29. Dit is in eisers geval niet anders. Het beding in de algemene voorwaarden is duidelijk en de gelding daarvan is door eisers gemachtigde tijdens de zitting erkend. Er is daarom geen reden om eiser nog in de gelegenheid te stellen om bewijs te leveren van een vóór het uitspreken van een proceskostenveroordeling al bestaande betalingsverplichting jegens het kantoor van de gemachtigde. De rechtbank wijst het verzoek tot proceskostenveroordeling af.
Conclusie
30. De heffingsambtenaar heeft de vastgestelde WOZ-waarde aannemelijk gemaakt. De rechtbank passeert het procedurele gebrek uit de bezwaarfase. Het beroep is ongegrond en voor een vergoeding van proceskosten is geen aanleiding.
Beslissing
De rechtbank:
- -
verklaart het beroep ongegrond;
- -
draagt de heffingsambtenaar op het betaalde griffierecht van € 50,- aan eiser te vergoeden.
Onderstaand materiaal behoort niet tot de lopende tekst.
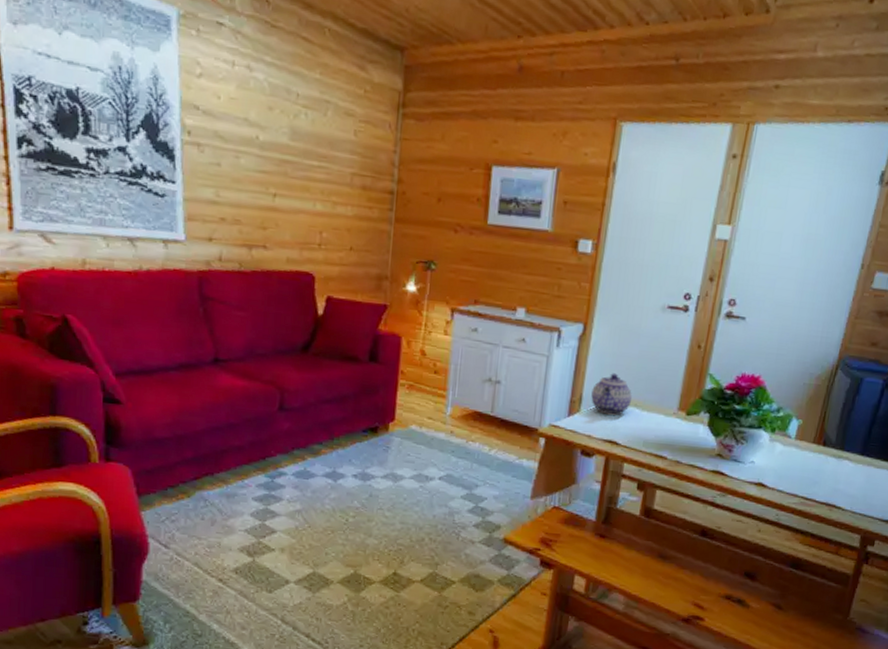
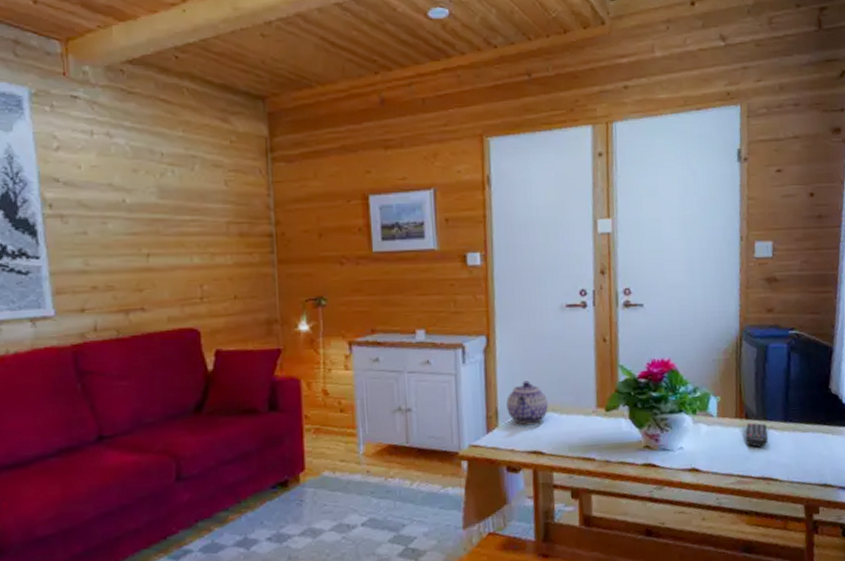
remote control: none [818,449,842,475] -> present [746,422,768,447]

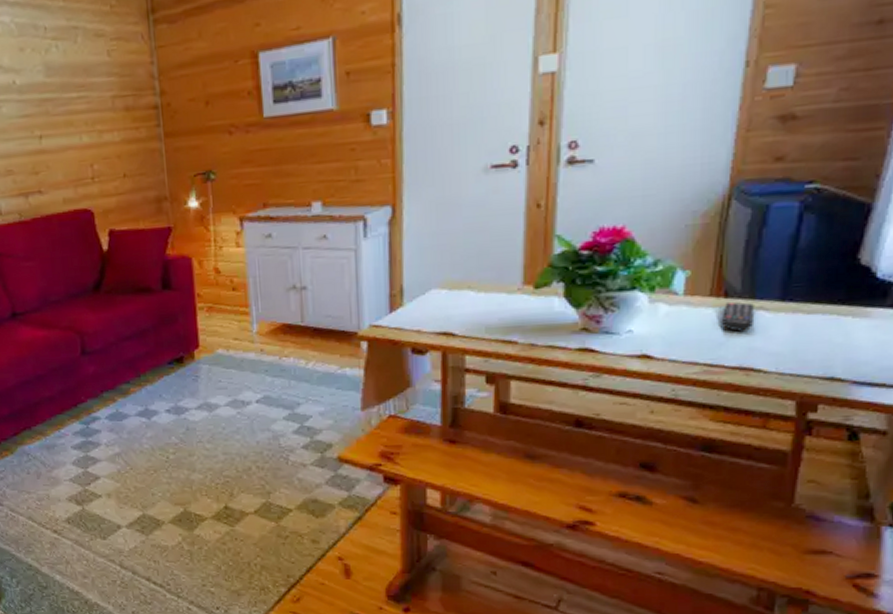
teapot: present [506,381,549,425] -> none [413,255,464,304]

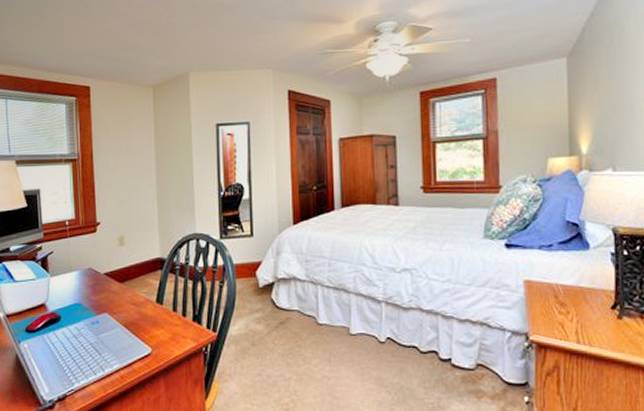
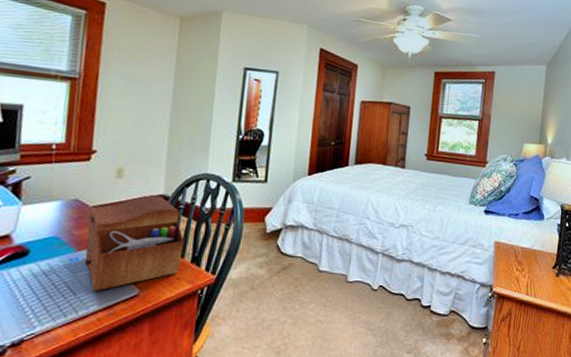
sewing box: none [102,259,184,351] -> present [84,195,184,292]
Deze uitspraak is gedaan door mr. K. de Meulder, rechter, in aanwezigheid van
mr. C.L. Fix, griffier. De uitspraak is uitgesproken in het openbaar op 6 december 2022.
griffier | rechter |
Een afschrift van deze uitspraak is verzonden aan partijen op:
Bent u het niet eens met deze uitspraak?
Als u het niet eens bent met deze uitspraak kunt u binnen zes weken na de dag waarop de uitspraak is verzonden hoger beroep instellen bij het gerechtshof Arnhem-Leeuwarden. Deze uitspraak is verzonden op de stempeldatum die hierboven staat.
Voetnoten
Voetnoten Uitspraak 06‑12‑2022
Vgl. de in voetnoot 1 genoemde uitspraak, overweging 37.
Zie bijvoorbeeld het arrest van de Hoge Raad van 25 april 2008, ECLI:NL:HR:2008:BD0464.
Vgl. de conclusie van de procureur-generaal bij de Hoge Raad van 27 november 2009, ECLI:NL:PHR:2009:BJ7928.